Ainda, é comum observar redução nos níveis de colesterol e triglicérides, sinalizando a recuperação do fígado e a retomada de suas funções de metabolismo e desintoxicação, explicam as médicas.
Para bebedores crônicos, porém, um mês não é suficiente para uma boa recuperação.
“Entre três a seis meses existe uma melhora bem importante, claro, se o paciente não tiver se tornado cirrótico. Uma vez cirrótico, o fígado não se recupera mais, ele perde a sua capacidade de regeneração”, afirma Camyla Freitas.
O psiquiatra Bruno Branquinho, sócio fundador da NuMA (Núcleo de Medicina Afetiva em São Paulo), afirma que um dos grandes benefícios de passar por um período de sobriedade está na oportunidade de refletir sobre como o próprio consumo de álcool.

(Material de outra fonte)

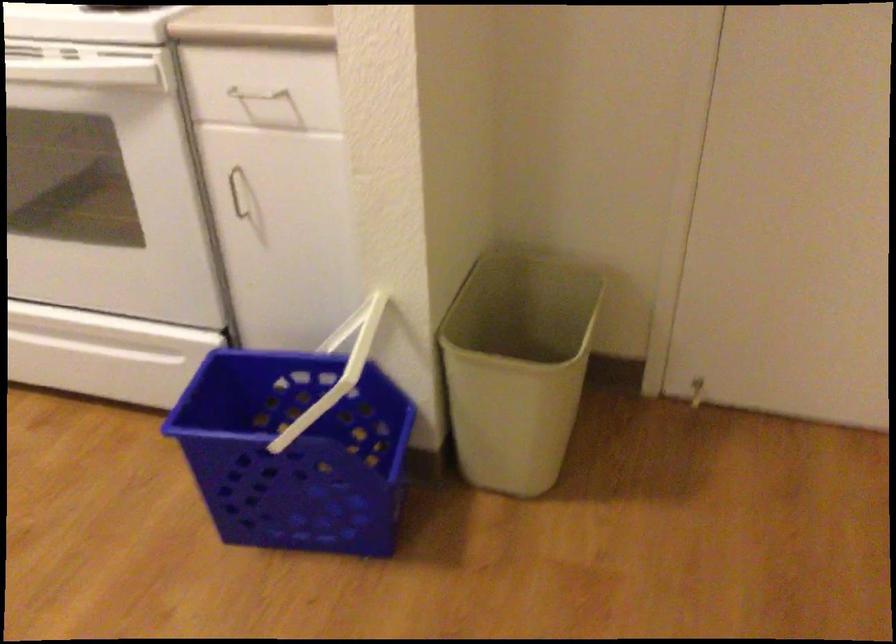
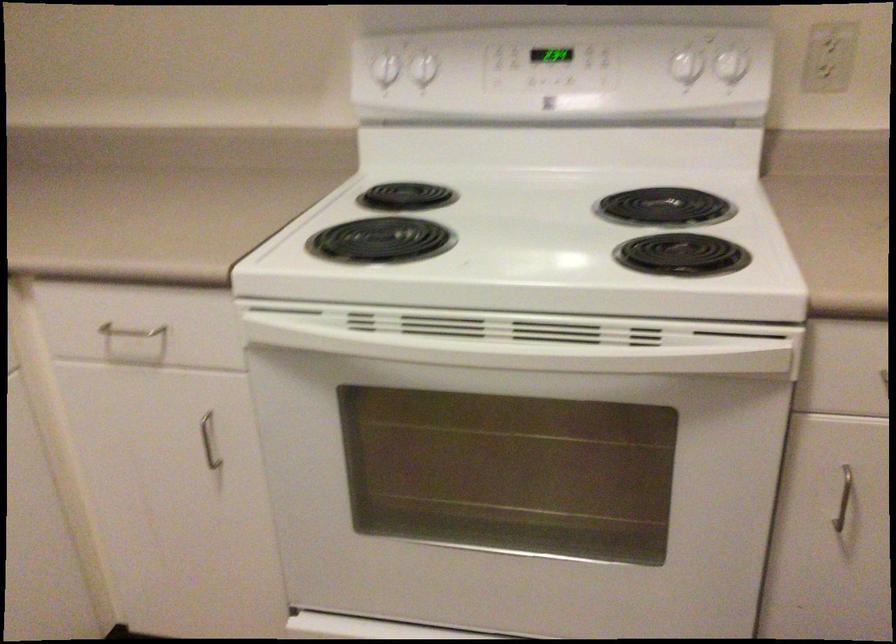
Find the pixel in the second image that matches [252,201] in the first image.

(842, 498)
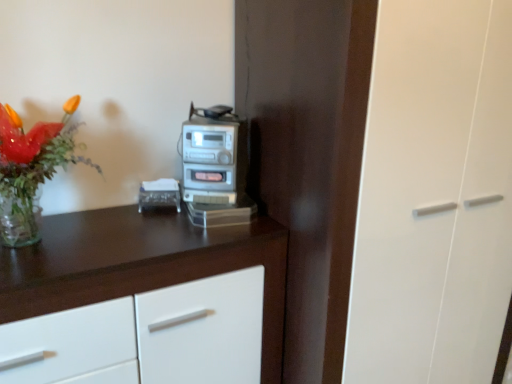
Identify the location of empty space that is in between translucent glass vase at upper left and clear plastic tissue box at center. The width and height of the screenshot is (512, 384). (130, 223).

Ele afirma que a abstinência pode mostrar, por exemplo, se há uma dependência social ou emocional. “As pessoas usam o álcool para lidar com angústias. Quando param de beber, podem direcionar essas angústias para outras coisas -comida, café, açúcar, televisão, internet.”
A hepatologista Camyla Freitas reforça que é fundamental entender que não existe um nível seguro de consumo alcoólico, conforme demonstrado por diversos estudos. A ideia de que uma dose diária seria inofensiva já foi superada, ela diz. “Não há como estabelecer um limite mínimo seguro, e a conduta mais adequada é a abstinência total.”
Essa recomendação é reforçada pelo fato de que cada indivíduo processa o álcool de forma única, com o fígado reagindo de maneira particular à substância. “Dada essa variabilidade individual e a ausência de um patamar seguro, a conclusão é definitiva: nenhuma quantidade de álcool pode ser considerada segura.”